Project creator and Women Who Code director Charlotte Lee Jackson tweeted earlier this week that the project, which collects car crash data and compares it to DC Department of Transportation (DDOT) reports, completed a crucial step. It now automatically collects and refreshes data from multiple sources, and places it in an easy-to-read dashboard that compares whether or not it showed up in DDOT data.
The database starts by pulling from an app called Pulse Point, which shows what incidents fire and emergency services responded to. The problem there, Johnson said, is that the app doesn’t show what kind of traffic collision occurred. So it then turns to a site called OpenMHz, created by Luke Berndt, which collects crash report audio and converts it in .WAV files. This distinguishes which accidents involved pedestrians or cyclists. The Crash Bot code runs the audio files through AWS Transcribe. On top of that, it pulls information from a few Twitter accounts that report local crashes and sources data from the Citizen app to track down as many incidents as possible, and compare what’s been recorded across multiple sources.
I'm excited to finally share that we at @CodeforDC have built a pipeline that automatically collects data on 911 calls for ped/bike crashes, and checks whether they appear in @DDOTDC crash data. Crashes that were previously invisible are now tracked here: https://t.co/wRzZiWFLra
— Charlotte Lee | 미국아줌마 (@cljack) July 7, 2021
Johnson noted that open data sources were a crucial part of the project coming together.
“It’s not like I’m scraping encrypted data from a secret source or anything,” Johnson said. “It’s all here.”

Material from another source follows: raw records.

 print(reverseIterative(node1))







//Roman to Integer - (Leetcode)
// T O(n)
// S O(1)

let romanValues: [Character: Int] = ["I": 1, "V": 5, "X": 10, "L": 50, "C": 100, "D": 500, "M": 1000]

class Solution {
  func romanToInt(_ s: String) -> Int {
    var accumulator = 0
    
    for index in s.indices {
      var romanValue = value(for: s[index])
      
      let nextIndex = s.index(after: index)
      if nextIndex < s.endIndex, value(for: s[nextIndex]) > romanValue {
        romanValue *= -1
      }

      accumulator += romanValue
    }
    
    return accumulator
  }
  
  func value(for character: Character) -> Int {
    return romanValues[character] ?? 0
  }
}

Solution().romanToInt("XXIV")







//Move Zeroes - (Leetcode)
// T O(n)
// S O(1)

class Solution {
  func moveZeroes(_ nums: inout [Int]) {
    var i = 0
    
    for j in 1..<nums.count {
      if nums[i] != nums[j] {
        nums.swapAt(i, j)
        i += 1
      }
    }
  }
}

Berndt’s OpenMHz in particular was a key point in getting the data together, since it had the audio files for all calls made. Berndt, who is based in DC, built the system using a software defined radio, which he said works like a police or fire scanner but can tune into more than one channel, so it can hear what dispatchers are saying to each other. He uses an RTL-SDR device to find radio and an open source program called GNU Radio to build a “software version of any radio receiver out there.” Some C++ code pulls the whole thing together, he added, to provide the .WAV files.

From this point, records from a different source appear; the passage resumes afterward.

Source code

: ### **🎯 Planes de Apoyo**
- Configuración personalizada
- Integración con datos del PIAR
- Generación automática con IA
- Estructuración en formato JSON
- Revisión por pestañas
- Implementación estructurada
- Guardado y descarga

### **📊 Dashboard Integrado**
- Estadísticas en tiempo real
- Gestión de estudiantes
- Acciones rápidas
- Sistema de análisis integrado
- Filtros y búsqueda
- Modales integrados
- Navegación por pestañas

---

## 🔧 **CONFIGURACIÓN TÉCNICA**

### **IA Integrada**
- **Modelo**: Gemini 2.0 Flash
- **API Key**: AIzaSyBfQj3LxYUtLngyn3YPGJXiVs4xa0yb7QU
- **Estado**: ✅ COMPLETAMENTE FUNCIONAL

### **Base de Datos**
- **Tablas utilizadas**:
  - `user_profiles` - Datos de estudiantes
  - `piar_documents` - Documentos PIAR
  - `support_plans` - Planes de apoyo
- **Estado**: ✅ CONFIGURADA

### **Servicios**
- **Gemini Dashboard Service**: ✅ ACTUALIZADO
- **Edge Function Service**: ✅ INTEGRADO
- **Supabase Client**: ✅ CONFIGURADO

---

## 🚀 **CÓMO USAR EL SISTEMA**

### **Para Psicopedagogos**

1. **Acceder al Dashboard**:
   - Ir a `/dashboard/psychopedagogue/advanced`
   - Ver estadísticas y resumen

"Ideally, DDOT will start using this data when they are making these infrastructure and policy decisions about what changes to make to our streets."

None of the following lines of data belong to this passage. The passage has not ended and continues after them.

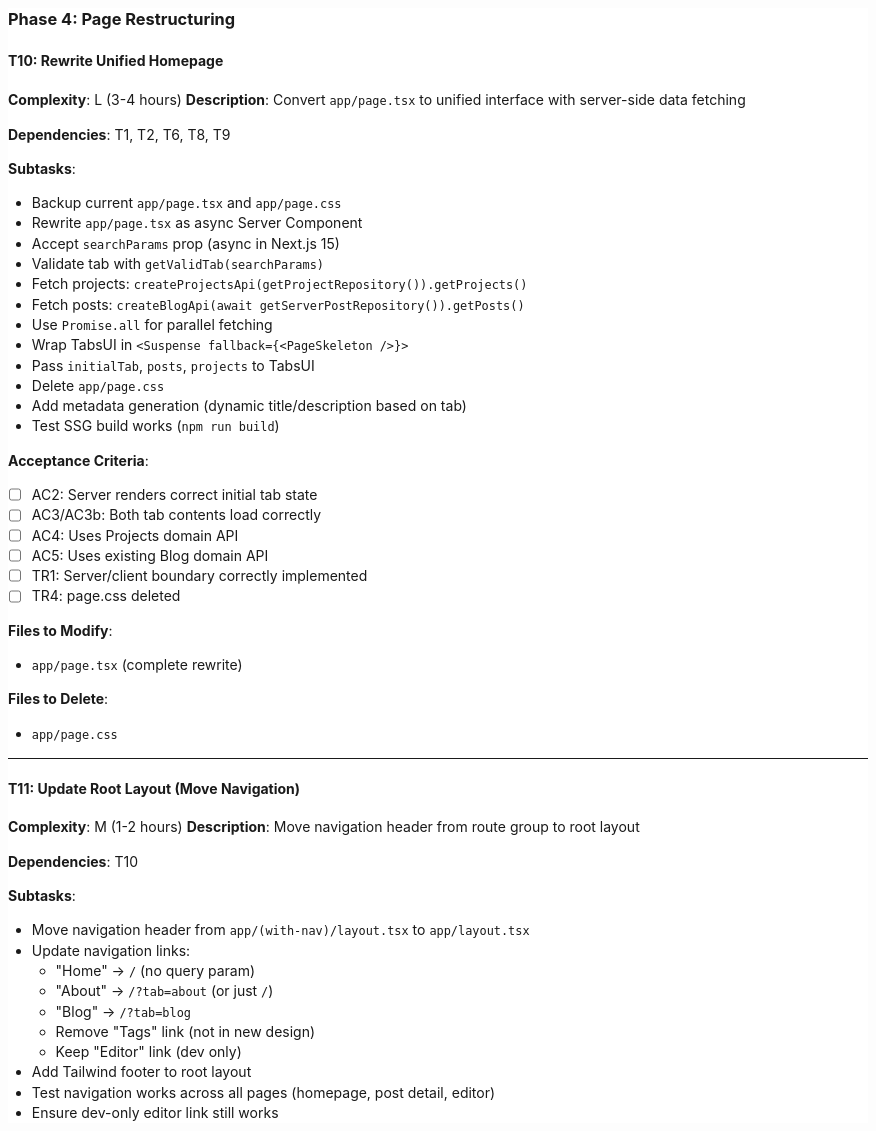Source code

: ### Phase 4: Page Restructuring

#### **T10: Rewrite Unified Homepage**
**Complexity**: L (3-4 hours)
**Description**: Convert `app/page.tsx` to unified interface with server-side data fetching

**Dependencies**: T1, T2, T6, T8, T9

**Subtasks**:
- Backup current `app/page.tsx` and `app/page.css`
- Rewrite `app/page.tsx` as async Server Component
- Accept `searchParams` prop (async in Next.js 15)
- Validate tab with `getValidTab(searchParams)`
- Fetch projects: `createProjectsApi(getProjectRepository()).getProjects()`
- Fetch posts: `createBlogApi(await getServerPostRepository()).getPosts()`
- Use `Promise.all` for parallel fetching
- Wrap TabsUI in `<Suspense fallback={<PageSkeleton />}>`
- Pass `initialTab`, `posts`, `projects` to TabsUI
- Delete `app/page.css`
- Add metadata generation (dynamic title/description based on tab)
- Test SSG build works (`npm run build`)

**Acceptance Criteria**:
- [ ] AC2: Server renders correct initial tab state
- [ ] AC3/AC3b: Both tab contents load correctly
- [ ] AC4: Uses Projects domain API
- [ ] AC5: Uses existing Blog domain API
- [ ] TR1: Server/client boundary correctly implemented
- [ ] TR4: page.css deleted

**Files to Modify**:
- `app/page.tsx` (complete rewrite)

**Files to Delete**:
- `app/page.css`

---

#### **T11: Update Root Layout (Move Navigation)**
**Complexity**: M (1-2 hours)
**Description**: Move navigation header from route group to root layout

**Dependencies**: T10

**Subtasks**:
- Move navigation header from `app/(with-nav)/layout.tsx` to `app/layout.tsx`
- Update navigation links:
  - "Home" → `/` (no query param)
  - "About" → `/?tab=about` (or just `/`)
  - "Blog" → `/?tab=blog`
  - Remove "Tags" link (not in new design)
  - Keep "Editor" link (dev only)
- Add Tailwind footer to root layout
- Test navigation works across all pages (homepage, post detail, editor)
- Ensure dev-only editor link still works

“I put it out there and then I started with just what I was capturing in DC, but the software is open source and people have just started using it and contributing from around the country,” Berndt said.
OpenMHz mostly gets used by media outlets, Berndt said, but it has expanded nationwide. Firefighters use it for trainings, and regular citizens look into what’s going on in their neighborhood.
“[OpenMHz] started off with personal curiosity and I think it’s sort of grown into—there’s lots of people who just want to be more aware of what’s happening in their community and what’s around them, and figuring out what’s happening,” he said.
For Jackson, that meant compiling crash data for more accurate policy decisions. Good Hope Road SE, she said, is an example of a problem point that often gets missed by DDOT data. The Crash Bot project showed that DDOT reported three crashes in the area in the last six weeks, when there were at least five found via the project. She hopes that such firm examples can help with residents submitting traffic safety requests to show urgency, or that DDOT will use the project data itself.
“Ideally, DDOT will start using this data when they are making these infrastructure and policy decisions about what changes to make to our streets. Because it’s very different rates of unreported crashes by ward,” Jackson said. “And the data that DDOT is using right now for East of the [Anacostia] river…you can see exactly how incomplete it is.”
Berndt added that uses like the Code for DC project are an important aspect of OpenMHz that he would hate to lose if he made the site fully encrypted.
“Having that data and information be accessible, and not just as a boring record, but also the actual calls and sort of emotion and context around the things, is really important for just really telling the civic story around what cities and the people who work in them actually are doing on the day-to-day,” Berndt said.